Блэкхед передразнил его.
– «Да, саиб»… Ты всегда говоришь «да», Ахмет. Это смешно! – Он начал смеяться прерывистым, клокочущим смехом. – Кажется, это самый простой исход.
Он смеялся и смеялся; вдруг он перестал смеяться. Страшная судорога пробежала по его телу. Он скривил рот, пытаясь говорить. В течение секунды его глаза обводили комнату – глаза маленького ребенка, которому сделали больно и который собирается заплакать. Вдруг он повалился на подушки с застывшим, разинутым ртом. Ахмет долго и холодно смотрел на него, потом подошел и плюнул ему в лицо. Тотчас же он достал носовой платок из кармана полотняной куртки и вытер плевок с желтого, застывшего лица. Он закрыл рот, уложил тело между подушками и мягко вышел из комнаты. В передней Синтия сидела в глубоком кресле и читала журнал.
– Саибу много лучше. Он, кажется, заснул.
– Ах, Ахмет, я так рада, – сказала она и снова углубилась в журнал.
Эллен вышла из автобуса на углу Пятой авеню и Пятьдесят третьей улицы. Розовые сумерки надвигались с блистающего запада, отсвечивая в меди, никеле, пуговицах и глазах. Все окна на восточной стороне авеню были объяты пламенем. Она стояла, стиснув зубы, на углу, ожидая возможности перейти на другую сторону. Хрупкий аромат ударил ей в лицо. Тощий парень с космами льняных волос под кепи протягивал ей корзину с толокнянкой. Она купила пучок и прижала его к лицу. Майские рощи таяли, как сахар, на ее нёбе.
Раздался свисток, заскрежетали рычаги, автомобили растеклись в боковые переулки, улицу затопили люди. Эллен почувствовала, что парень с цветами трется около нее. Она отшатнулась. Сквозь аромат толокнянки она уловила на мгновение запах его немытого тела, запах иммигрантов, Эллис-Айленда, перенаселенных домов-казарм. Под никелем и позолотой улиц, эмалированных маем, она чуяла тошнотворный запах, расползавшийся липкой массой, как жижа из лопнувшей ассенизационной трубы, как толпа. Она быстро свернула в боковую улицу. Она вошла в дверь, подле которой была прибита маленькая, безукоризненно начищенная дощечка:
MADAME SOUBRINE ROBES
Она забыла все, утопила все в кошачьей улыбке мадам Субрин, полной черноволосой женщины, может быть, русской. Мадам Субрин вышла из-за портьеры, простирая к ней руки. Заказчицы, сидевшие в гостиной стиля ампир, смотрели на Эллен с завистью.

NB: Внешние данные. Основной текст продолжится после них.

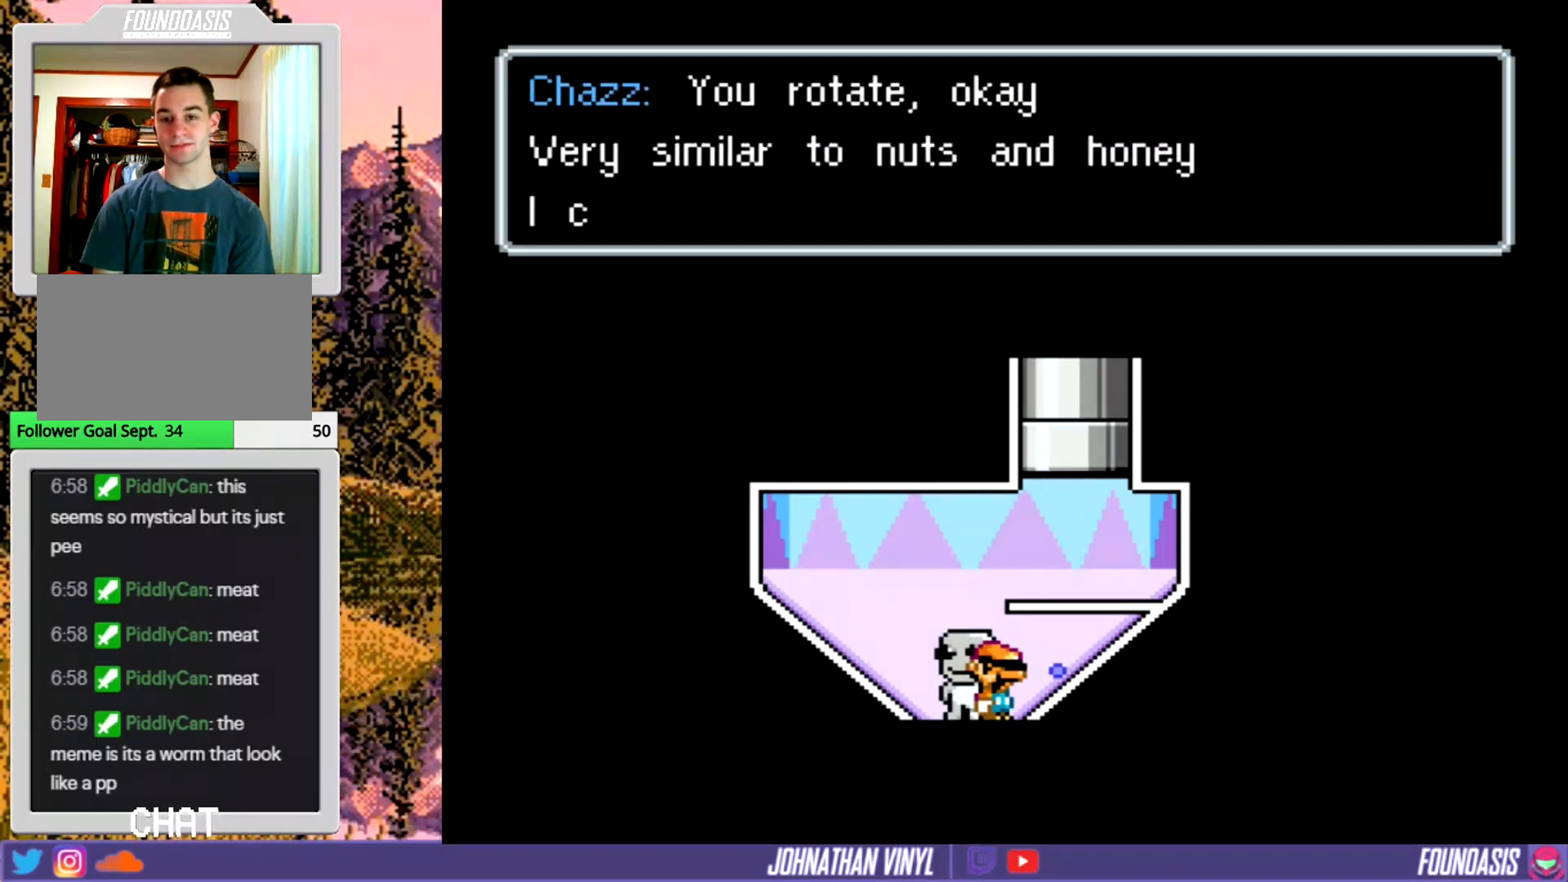
{"buttons": [], "events": []}
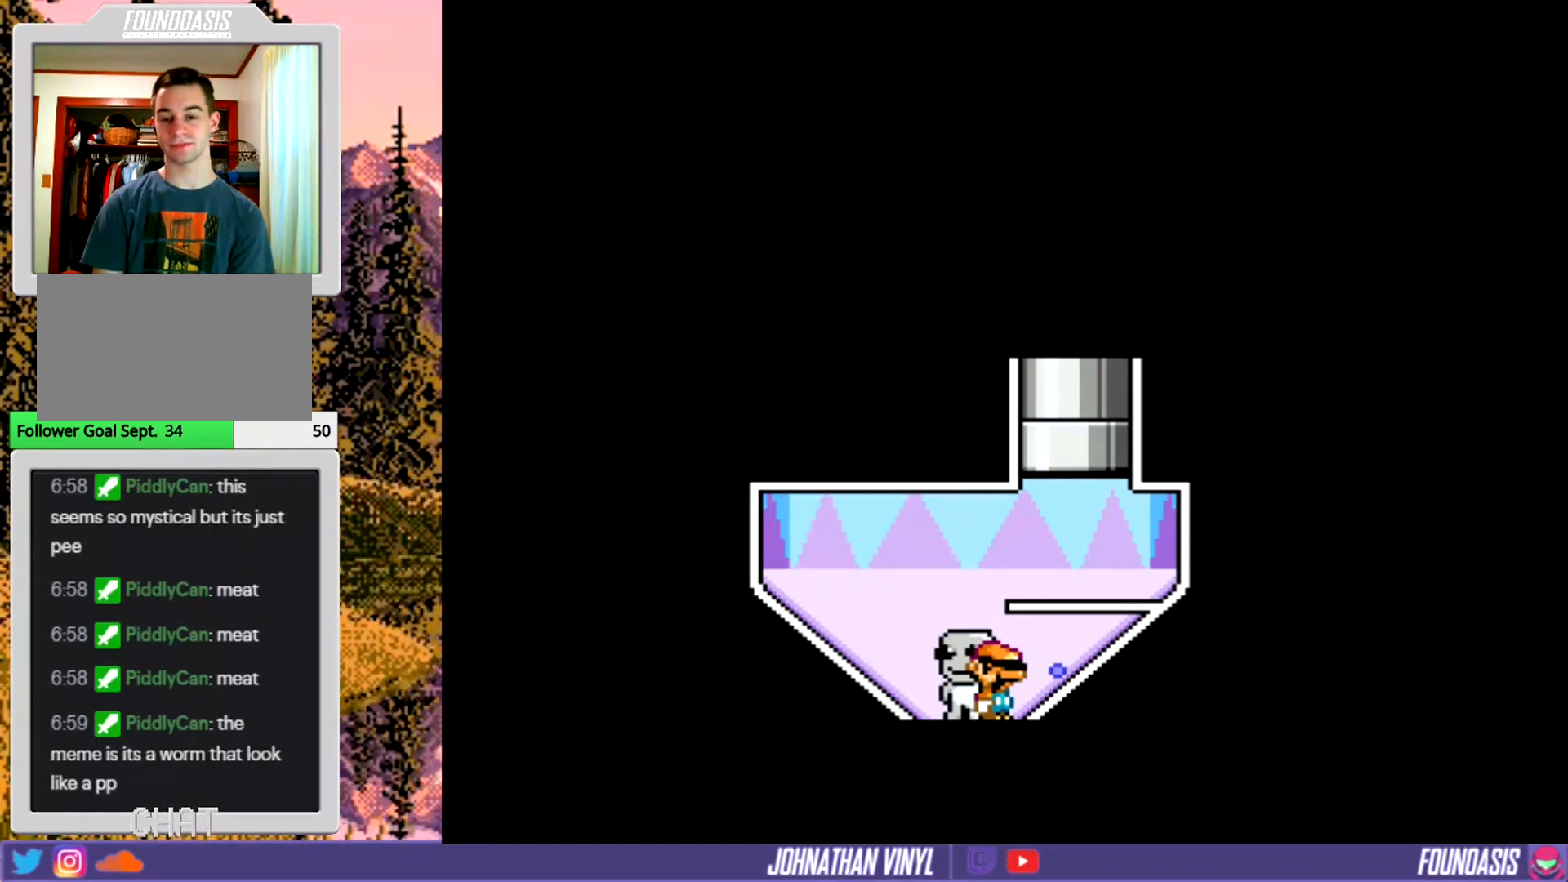
{"buttons": ["DPAD_RIGHT"], "events": [[400, "DPAD_RIGHT", "down"]]}
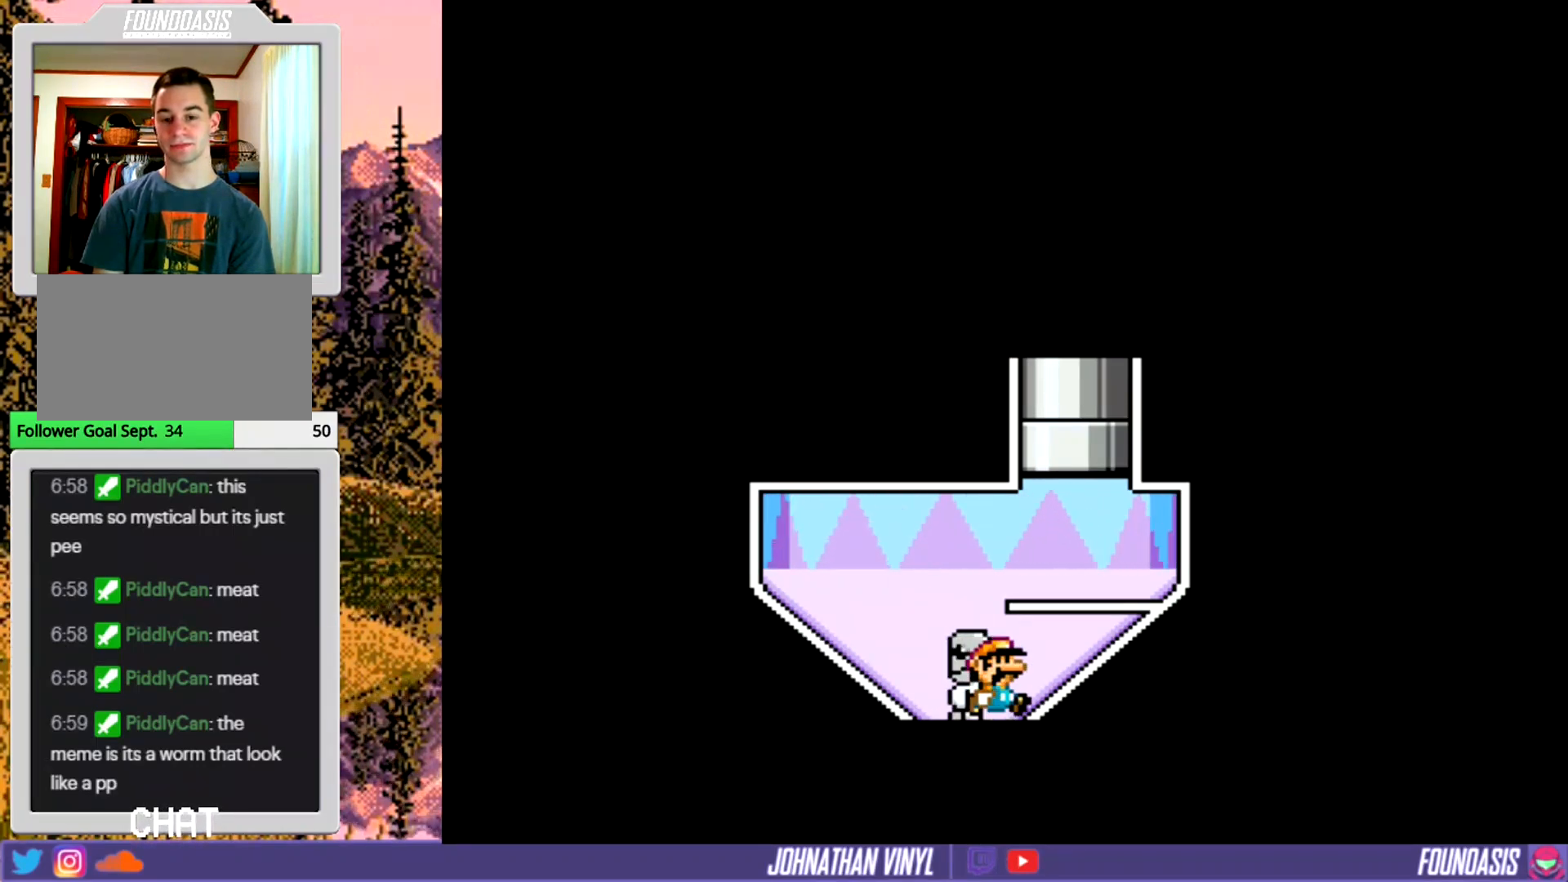
{"buttons": [], "events": [[400, "DPAD_RIGHT", "up"]]}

– Дорогая миссис Херф, где же вы пропадали? Ваше платье уже неделю как готово! – воскликнула она; она говорила по-английски чересчур правильно. – Ах, дорогая, вы увидите – оно великолепно… А как поживает мистер Харпсикур?
– Я была очень занята… Я ушла из журнала.
Мадам Субрин кивнула; многозначительно подмигнув, она откинула портьеру и повела ее в заднюю комнату.
– Ah, ça se voit… Il ne faut pas travailler, on peut voir déjà de toutes petites rides. Mais ils disparaîtront.[214] Извините меня, дорогая…
Толстая рука, обвившая ее талию, крепко стиснула ее. Эллен слегка отстранилась.
– Вы – самая красивая женщина в Нью-Йорке!.. Анжелика, вечернее платье миссис Херф! – закричала она.
Выцветшая светловолосая девушка со впалыми щеками вошла, неся на вешалке платье. Эллен сняла свой серый жакет. Мадам Субрин кружилась вокруг нее, мурлыча:
– Анжелика, посмотрите на эти плечи, на этот цвет волос… Ah, c'est le rêvel![215]
Она подходила к Эллен слишком близко, точно кошка, которая хочет, чтобы ее погладили. Бледно-зеленое платье было отделано ярко-красным и темно-синим.
– В последний раз заказываю такое платье. Мне надоело постоянно носить синее и зеленое…
Мадам Субрин ползала у ее ног и возилась с подолом; ее рот был набит булавками.
– Совершеннейшая греческая простота, бедра, как у Дианы… Эллинская весна… Светоч свободы… Мудрая дева… – бормотала она, не выпуская булавок изо рта.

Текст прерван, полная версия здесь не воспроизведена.